### What is being asked
State how many lines in the following entries contain the word "occurred". No other output.

(Source texts of formatted documents)
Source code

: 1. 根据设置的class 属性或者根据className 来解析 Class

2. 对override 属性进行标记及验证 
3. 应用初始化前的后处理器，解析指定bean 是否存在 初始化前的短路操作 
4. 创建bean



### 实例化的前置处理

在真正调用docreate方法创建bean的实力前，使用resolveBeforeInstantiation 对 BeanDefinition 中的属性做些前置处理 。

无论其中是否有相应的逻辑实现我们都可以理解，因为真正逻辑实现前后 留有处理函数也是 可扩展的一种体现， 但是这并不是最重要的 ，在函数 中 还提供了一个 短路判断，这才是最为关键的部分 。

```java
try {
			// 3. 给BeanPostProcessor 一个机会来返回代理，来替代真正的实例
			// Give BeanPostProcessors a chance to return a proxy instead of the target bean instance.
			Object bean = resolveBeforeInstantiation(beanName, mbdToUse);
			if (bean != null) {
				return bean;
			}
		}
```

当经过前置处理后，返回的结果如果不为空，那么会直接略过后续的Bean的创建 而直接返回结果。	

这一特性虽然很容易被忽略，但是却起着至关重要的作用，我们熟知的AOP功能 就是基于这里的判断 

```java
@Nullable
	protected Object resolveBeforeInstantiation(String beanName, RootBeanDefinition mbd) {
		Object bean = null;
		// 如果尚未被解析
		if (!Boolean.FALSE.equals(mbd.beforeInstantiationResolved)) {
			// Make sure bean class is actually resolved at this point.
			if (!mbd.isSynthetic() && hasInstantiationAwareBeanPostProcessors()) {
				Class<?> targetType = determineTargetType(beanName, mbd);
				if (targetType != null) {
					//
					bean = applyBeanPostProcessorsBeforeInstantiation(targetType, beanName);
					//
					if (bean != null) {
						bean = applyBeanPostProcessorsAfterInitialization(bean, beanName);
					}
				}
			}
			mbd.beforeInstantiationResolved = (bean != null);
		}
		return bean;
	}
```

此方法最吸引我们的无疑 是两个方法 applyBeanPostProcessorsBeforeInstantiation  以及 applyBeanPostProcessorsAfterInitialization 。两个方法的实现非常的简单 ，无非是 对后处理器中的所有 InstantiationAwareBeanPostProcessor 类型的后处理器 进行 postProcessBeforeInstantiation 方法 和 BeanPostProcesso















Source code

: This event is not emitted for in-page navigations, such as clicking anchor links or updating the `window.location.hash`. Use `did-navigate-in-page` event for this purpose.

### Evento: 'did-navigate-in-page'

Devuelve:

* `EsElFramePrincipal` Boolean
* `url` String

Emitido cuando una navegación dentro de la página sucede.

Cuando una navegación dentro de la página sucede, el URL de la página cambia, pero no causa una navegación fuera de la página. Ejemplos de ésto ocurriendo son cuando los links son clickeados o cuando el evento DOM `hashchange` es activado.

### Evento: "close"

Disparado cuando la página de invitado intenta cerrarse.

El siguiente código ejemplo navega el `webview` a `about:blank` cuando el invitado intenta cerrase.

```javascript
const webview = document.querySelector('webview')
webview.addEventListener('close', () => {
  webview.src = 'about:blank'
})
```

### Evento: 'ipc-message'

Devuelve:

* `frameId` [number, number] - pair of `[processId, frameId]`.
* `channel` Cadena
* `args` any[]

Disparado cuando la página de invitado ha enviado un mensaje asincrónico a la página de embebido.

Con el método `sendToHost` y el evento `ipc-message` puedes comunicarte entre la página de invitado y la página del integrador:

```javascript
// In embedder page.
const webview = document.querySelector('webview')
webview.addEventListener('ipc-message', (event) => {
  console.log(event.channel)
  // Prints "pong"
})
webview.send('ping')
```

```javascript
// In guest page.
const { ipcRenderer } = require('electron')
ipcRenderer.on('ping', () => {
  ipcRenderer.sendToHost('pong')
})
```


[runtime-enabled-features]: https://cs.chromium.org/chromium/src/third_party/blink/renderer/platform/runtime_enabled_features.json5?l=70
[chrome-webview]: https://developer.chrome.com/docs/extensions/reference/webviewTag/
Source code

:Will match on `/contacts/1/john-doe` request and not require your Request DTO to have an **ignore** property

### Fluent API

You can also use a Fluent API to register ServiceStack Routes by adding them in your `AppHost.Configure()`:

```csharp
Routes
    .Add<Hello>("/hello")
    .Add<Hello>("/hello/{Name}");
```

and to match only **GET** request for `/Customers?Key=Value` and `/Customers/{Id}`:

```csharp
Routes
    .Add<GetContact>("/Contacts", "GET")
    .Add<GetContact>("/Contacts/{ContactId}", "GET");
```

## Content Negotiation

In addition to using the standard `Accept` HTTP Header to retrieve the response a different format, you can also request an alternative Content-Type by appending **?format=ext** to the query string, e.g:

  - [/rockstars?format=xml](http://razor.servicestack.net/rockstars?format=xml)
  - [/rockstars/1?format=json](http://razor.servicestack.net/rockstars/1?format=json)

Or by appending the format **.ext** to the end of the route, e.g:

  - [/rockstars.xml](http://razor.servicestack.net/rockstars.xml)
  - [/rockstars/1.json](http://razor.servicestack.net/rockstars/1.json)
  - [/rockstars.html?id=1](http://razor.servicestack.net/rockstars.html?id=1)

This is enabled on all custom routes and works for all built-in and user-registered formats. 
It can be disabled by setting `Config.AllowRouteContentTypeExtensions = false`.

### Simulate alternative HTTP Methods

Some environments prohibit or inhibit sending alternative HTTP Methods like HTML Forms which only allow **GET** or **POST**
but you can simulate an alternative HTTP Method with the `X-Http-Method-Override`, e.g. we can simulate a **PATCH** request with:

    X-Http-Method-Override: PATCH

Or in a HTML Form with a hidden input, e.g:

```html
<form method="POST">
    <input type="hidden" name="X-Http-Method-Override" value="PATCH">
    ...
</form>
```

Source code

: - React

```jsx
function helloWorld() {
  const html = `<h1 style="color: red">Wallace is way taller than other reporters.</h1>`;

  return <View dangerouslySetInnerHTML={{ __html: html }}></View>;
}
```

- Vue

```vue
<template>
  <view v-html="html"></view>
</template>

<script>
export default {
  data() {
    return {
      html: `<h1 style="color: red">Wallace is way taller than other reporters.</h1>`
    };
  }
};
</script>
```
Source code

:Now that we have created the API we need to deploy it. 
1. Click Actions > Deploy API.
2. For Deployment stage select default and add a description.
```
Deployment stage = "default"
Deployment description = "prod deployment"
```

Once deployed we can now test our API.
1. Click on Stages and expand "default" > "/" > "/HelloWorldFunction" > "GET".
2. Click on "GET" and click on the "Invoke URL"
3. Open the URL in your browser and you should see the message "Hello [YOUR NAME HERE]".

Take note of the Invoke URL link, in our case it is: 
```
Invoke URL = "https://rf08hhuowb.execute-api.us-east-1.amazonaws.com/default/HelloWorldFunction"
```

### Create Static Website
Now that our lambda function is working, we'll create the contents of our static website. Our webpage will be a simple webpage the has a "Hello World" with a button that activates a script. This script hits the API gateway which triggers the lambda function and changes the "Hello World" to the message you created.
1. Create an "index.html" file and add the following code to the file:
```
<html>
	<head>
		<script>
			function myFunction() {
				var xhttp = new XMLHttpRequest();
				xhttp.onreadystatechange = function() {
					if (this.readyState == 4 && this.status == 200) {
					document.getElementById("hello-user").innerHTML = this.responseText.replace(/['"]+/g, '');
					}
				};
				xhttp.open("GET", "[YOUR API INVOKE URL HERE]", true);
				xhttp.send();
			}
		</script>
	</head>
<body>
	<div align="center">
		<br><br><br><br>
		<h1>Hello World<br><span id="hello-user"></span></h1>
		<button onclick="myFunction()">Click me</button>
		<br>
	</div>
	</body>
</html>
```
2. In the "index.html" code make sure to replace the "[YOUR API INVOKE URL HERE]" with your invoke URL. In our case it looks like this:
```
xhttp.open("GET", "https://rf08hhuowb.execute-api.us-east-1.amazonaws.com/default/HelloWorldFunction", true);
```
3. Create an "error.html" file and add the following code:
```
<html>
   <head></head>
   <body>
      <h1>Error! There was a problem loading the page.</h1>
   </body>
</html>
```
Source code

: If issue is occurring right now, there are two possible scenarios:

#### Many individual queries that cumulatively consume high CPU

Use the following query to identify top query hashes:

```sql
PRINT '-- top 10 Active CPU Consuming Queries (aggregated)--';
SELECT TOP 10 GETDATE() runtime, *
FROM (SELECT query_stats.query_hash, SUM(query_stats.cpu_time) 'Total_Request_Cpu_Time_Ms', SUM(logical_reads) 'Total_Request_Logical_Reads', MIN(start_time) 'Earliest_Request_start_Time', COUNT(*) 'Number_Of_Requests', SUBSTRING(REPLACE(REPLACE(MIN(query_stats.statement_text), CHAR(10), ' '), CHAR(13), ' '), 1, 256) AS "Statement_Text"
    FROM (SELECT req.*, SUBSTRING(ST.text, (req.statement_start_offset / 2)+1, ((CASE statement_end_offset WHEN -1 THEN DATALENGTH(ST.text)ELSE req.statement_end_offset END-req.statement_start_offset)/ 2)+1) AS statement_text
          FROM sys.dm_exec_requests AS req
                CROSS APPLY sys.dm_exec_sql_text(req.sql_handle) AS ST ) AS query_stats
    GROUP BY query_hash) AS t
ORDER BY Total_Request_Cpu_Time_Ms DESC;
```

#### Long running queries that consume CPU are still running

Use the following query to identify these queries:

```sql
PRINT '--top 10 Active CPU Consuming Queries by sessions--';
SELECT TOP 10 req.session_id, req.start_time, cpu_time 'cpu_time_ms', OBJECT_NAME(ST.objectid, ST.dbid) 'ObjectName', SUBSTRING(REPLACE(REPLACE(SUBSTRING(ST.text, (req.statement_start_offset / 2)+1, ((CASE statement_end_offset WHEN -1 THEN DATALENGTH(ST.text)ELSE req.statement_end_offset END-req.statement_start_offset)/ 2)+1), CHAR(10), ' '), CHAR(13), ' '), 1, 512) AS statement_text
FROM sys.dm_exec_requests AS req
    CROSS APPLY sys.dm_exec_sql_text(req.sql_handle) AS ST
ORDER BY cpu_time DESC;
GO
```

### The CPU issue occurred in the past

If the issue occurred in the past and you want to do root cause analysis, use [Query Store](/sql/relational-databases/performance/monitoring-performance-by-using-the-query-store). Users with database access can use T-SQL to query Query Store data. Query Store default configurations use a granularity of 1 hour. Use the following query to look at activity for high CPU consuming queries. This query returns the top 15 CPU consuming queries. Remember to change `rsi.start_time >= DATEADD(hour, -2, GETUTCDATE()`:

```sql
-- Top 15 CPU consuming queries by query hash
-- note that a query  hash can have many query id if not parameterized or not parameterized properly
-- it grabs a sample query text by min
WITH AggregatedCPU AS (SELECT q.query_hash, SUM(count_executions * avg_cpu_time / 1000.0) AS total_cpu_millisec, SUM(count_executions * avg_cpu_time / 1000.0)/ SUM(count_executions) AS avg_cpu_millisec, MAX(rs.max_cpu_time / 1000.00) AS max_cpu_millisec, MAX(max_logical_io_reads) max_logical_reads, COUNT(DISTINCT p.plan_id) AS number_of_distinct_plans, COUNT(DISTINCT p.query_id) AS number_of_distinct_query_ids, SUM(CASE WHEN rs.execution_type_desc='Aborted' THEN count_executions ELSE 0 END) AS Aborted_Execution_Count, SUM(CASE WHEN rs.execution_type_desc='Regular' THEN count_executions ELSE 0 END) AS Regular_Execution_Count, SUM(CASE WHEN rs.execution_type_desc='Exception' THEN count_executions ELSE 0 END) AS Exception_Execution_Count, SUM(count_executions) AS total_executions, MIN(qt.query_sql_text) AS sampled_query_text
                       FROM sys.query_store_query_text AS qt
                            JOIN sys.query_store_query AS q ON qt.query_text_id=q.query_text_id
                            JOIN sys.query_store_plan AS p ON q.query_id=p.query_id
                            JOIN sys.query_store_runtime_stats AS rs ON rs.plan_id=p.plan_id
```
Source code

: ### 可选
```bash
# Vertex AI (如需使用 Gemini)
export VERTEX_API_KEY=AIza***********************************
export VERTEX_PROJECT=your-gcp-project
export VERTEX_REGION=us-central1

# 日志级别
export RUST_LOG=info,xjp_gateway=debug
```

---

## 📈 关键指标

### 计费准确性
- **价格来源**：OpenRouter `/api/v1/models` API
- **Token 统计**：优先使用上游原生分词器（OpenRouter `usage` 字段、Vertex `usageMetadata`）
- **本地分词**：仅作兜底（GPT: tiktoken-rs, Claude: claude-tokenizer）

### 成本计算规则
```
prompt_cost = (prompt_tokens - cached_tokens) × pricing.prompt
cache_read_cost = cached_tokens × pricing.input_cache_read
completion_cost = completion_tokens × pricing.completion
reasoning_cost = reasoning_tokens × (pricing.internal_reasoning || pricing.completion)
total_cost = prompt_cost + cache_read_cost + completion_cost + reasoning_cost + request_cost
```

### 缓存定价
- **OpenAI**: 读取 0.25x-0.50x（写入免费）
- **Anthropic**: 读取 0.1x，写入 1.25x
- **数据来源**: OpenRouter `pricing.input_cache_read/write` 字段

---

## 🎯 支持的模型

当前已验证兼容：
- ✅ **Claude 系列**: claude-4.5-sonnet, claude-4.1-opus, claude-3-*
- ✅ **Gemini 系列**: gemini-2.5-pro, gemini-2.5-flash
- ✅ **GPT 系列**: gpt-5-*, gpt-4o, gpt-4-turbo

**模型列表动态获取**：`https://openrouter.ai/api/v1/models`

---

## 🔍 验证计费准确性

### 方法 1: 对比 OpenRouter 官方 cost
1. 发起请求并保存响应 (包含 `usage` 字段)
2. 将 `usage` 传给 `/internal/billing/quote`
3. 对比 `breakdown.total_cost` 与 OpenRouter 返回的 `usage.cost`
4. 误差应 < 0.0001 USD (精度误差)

### Written response
2